While FASD exists wherever alcohol is consumed, so is not exclusive to any particular community, when engaging with Indigenous communities NOFASD ensures that resources and support are provided in a sensitive and culturally appropriate manner, with the endorsement of elders in the community. NOFASD also engages actively across Australia with sectors that are key to raising awareness and understanding of FASD including education, disability, health, and justice.
During the internship, I created banners that will be featured in important meetings and workshops with different participants from these sectors. The banners focused on important aspects from each sector, that will help contribute to an overall wider knowledge of FASD. The work carried out by NOFASD interplays with various areas of society such as justice, disability and cultural sectors. The organisation aims to address complex issues for the betterment of individuals and society as a whole. It not only provides resources and vital information but also creates close-knit communities who share common values. I was privileged to witness this first-hand, as I saw the important relationships formed with their members and followers, but also the advocacy relationships they have formed with justice and governmental bodies.

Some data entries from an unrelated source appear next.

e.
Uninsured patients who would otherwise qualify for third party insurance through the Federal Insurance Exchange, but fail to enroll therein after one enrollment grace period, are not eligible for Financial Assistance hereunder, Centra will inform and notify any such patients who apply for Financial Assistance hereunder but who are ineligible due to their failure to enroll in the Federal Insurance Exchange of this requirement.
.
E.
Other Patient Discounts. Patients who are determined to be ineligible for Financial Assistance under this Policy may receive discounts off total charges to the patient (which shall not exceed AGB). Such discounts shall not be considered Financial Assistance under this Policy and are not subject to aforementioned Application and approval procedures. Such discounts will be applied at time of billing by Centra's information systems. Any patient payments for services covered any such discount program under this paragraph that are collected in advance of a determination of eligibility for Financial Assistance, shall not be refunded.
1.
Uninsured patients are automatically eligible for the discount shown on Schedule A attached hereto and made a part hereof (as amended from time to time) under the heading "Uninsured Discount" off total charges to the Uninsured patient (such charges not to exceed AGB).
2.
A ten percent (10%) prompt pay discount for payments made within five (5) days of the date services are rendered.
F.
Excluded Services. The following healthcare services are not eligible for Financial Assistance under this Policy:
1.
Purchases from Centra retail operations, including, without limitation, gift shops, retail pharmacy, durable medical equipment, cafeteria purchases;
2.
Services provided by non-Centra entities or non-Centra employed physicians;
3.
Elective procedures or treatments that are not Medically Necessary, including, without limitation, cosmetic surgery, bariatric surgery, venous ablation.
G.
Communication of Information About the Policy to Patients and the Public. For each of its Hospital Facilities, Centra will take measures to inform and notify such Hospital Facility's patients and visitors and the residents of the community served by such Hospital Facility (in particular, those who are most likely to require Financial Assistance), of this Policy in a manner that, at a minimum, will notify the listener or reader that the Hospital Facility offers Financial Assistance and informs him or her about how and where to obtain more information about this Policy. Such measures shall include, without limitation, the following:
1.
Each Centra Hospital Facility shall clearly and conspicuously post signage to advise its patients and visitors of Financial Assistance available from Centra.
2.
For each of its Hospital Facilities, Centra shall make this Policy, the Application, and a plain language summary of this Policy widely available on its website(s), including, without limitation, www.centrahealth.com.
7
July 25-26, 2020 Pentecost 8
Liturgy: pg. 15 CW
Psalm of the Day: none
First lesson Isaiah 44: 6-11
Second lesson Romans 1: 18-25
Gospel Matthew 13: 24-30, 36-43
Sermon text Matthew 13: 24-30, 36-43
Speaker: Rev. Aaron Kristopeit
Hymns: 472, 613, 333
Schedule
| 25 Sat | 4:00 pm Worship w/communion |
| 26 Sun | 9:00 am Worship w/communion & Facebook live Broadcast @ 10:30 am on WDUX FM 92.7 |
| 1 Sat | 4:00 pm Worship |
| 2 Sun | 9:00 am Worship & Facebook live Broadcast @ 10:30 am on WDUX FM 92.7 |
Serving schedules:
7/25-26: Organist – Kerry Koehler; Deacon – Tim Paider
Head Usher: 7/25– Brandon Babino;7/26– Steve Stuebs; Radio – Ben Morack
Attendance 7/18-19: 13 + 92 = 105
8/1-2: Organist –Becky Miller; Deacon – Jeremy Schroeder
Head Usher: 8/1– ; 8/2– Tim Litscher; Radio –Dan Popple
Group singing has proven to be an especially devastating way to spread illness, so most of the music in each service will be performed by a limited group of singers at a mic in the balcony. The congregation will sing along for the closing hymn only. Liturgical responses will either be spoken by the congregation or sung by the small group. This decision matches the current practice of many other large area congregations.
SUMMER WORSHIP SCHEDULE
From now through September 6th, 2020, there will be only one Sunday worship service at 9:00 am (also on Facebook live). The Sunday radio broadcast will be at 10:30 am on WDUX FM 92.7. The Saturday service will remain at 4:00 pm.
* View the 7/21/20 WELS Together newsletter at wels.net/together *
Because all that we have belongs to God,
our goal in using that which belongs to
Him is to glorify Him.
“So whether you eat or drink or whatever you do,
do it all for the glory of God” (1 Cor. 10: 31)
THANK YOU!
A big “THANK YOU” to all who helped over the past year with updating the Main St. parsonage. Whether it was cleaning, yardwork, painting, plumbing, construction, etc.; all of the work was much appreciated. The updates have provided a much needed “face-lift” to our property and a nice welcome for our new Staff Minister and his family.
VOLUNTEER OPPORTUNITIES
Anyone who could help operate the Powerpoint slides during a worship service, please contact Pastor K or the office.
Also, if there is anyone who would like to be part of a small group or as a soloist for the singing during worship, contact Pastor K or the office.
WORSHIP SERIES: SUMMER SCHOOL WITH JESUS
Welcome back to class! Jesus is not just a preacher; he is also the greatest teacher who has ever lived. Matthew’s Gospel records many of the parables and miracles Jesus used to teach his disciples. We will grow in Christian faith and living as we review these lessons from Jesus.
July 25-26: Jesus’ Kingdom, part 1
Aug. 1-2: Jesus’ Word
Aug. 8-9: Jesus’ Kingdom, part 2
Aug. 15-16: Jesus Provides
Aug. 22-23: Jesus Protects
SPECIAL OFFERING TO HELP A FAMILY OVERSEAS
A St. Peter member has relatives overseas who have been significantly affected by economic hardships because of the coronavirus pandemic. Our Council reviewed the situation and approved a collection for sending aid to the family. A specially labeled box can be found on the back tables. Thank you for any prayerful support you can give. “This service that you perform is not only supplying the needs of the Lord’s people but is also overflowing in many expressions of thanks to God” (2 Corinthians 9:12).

I feel extremely grateful and privileged to have learnt so much about FASD throughout my internship. My knowledge of this disorder continues to grow as my interest continues. I have had numerous conversations within my friendship groups about their own experiences with alcohol, and also my parents (who are both high school teachers) about how this disorder requires greater education.
I have discovered that this issue is much larger than a simple diagnosis, but instead a much more complex issue that touches on significant cultural and social issues.